Voltando verso Marsala, si entra nel campo del poeta Nino De Vita, che Onofri sceglie quasi come il suo Virgilio, scendendo verso Agrigento (allora Girgenti) ci si imbatte nell'ombra gigantesca di Pirandello (di Pirandello e Sciascia è biografo Matteo Collura, agrigentino anche lui). Ancora più a sud, a Porto Empedocle, si trova il regno immaginato dalla fantasia affabile, agrodolce di Andrea Camilleri, qui trascurato, ma che un giorno potrà forse essere considerato maggiore di tanti altri corregionali. A Modica nasce Quasimodo, il più greco dei nostri poeti, Nobel ingiustamente discusso. A Gela Onofri segnala la romanziera Silvana Grasso, a Caltagirone la poetessa e prosatrice Maria Attanasio «generosa, affascinante e appassionata». A Comiso troviamo Gesualdo Bufalino, autore della Diceria dell'untore, con quello che a me è sempre apparso un virtuosistico manierismo sulla «assoluta vanità e insensatezza dell'esistenza», a Mineo nasce Giuseppe Bonaviri, l'autore del Sarto della stradalunga, con la sua fantastica sensualità e il suo senso «delicatamente cosmico», e di Avola è Paolo di Stefano, che, scrive Onofri, veste di illuminismo lombardo le sue radici siciliane.

E così siamo sulla costa jonica, e i grandi si moltiplicano: Giovanni Verga, il maestro che affascinò D.H.Lawrence e Sartre al punto che entrambi lo tradussero, Federico De Roberto, Vitaliano Brancati, Elio Vittorini. E poi Vincenzo Consolo, Bartolo Cattafi, Goliarda Sapienza. Di Catania sono Elvira Seminara e Viola di Grado, rispettivamente moglie e figlia del critico Antonio Di Grado, e Sebastiano Addamo e Ottavio Cappellani. E perché non viene ricordato Pietrangelo Buttafuoco? Messinese è Stefano D'Arrigo con il suo monumentale e farraginoso Orcynus Orca, catanese Ercole Patti con la grazia suprema del suo Un bellissimo novembre. Dalla Sicilia, Onofri ricorda che sono venute anche giovani narratrici di grande successo popolare come Lara Cardella e Melissa Panarello. E io aggiungo una autrice di qualità come Emanuela E. Abbadessa, che di recente ha dato nuova linfa al romanzo storico di ambiente siciliano.

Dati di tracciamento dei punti

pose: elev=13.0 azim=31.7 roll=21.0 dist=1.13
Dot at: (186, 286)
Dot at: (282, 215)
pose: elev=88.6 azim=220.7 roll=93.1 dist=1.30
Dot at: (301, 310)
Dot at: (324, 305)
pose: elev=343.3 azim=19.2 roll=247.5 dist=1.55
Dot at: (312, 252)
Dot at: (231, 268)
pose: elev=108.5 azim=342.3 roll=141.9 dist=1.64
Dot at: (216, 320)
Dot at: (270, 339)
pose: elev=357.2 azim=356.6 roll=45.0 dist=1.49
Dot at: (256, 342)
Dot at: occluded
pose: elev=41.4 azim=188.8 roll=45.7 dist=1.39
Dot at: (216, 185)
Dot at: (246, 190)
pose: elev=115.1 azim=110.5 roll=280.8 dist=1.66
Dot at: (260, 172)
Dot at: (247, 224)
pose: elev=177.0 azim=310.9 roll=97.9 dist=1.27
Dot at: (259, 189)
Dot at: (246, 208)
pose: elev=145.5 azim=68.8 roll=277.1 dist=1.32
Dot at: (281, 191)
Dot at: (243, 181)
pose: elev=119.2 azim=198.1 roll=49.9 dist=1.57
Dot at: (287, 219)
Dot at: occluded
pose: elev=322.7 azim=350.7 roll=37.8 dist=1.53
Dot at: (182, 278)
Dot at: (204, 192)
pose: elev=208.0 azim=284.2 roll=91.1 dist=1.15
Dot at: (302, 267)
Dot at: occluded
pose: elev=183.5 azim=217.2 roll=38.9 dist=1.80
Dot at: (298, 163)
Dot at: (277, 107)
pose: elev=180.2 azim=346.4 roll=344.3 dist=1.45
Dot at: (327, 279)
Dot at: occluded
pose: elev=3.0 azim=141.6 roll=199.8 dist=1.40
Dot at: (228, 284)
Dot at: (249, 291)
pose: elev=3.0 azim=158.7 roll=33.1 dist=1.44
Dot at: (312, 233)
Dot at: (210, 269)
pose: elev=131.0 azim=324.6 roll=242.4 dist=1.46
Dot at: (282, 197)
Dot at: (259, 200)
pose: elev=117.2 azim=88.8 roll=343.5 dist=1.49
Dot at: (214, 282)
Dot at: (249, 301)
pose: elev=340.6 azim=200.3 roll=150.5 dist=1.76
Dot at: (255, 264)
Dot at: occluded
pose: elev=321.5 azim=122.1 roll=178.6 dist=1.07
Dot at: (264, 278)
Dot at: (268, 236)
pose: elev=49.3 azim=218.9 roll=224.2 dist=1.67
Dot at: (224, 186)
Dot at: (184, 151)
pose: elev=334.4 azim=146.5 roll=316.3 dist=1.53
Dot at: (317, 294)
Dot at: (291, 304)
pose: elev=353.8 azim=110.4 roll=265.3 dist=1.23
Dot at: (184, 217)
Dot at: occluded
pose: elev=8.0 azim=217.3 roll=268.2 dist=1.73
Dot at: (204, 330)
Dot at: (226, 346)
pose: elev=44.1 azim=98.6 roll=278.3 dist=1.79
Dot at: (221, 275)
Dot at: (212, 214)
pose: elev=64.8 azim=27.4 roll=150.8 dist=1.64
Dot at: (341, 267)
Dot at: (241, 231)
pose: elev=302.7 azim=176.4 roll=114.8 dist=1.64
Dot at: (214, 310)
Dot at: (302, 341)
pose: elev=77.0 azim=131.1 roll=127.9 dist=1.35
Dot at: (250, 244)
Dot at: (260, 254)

- [COMPITO ASSEGNATO] Riprendi il brano sugli scrittori siciliani, scrivendo il seguito subito dopo la sua ultima frase.

- [RISPOSTA SCRITTA]
La ricchezza del libro di Onofri è magmatica, debordante, stordisce quasi. La sua guida va al di là della letteratura: troviamo annotazioni su Guttuso e Guccione, sulle trattorie di Bagheria Don Ciccio e Zza Maria, preziose digressioni etimologiche, per esempio sul termine cassata, racconti di pranzi, aforismi: «dove sta un siciliano ce n'è sempre un altro» (Sciascia), epigrammi, folgoranti intuizioni critiche sugli autori che cita, osservazioni profonde sul familismo siciliano, su un senso della famiglia sospeso tra «dignità religiosa» e «orrore della profanazione», memorie personali, come quella molto bella su zio Nicola, medico socialista e cattolico, iniziatore del giovane Massimo alla lettura. Molto opportuna è la rievocazione, giunti a Catania, di Domenico Micio Tempio, il grande autore di Lu cazzu grossu, La futtuta all'inglisa, e mi permetto di aggiungere La monaca dispirata, senza il quale forse non si capirebbe quella «arsura erotica», quella «fame di femmina» ma anche quell'ironia e quel disincanto sprezzante, elegante che serpeggia per la città etnea. Ma il viaggio di Onofri è soprattutto un viaggio di amici: convoca tutti alla sua mensa letteraria, dai maestri come Giuseppe Antonio Borgese a Leonardo Sciascia, di cui è ottimo studioso, ai colleghi Salvatore Silvano Nigro e Giorgio Ficara, di cui fa ottimi ritratti.

Insomma, siamo di fronte a un autore «figlio di Montaigne e di Hume» che ama mettere in mostra il proprio sapere e se stesso ma con simpatia, al punto da definirsi da solo vanesio, e che mentre dichiara Ficara «il più bello degli italianisti» ci fa sotterraneamente intendere quanto vorrebbe esserlo lui stesso, eternamente, «stilnovisticamente», innamorato. Un libro generoso per una terra come la Sicilia, generosa di bellezza, ossessioni, slanci, terrori, ragione, follia, luce, oscurità: in una parola, di letteratura.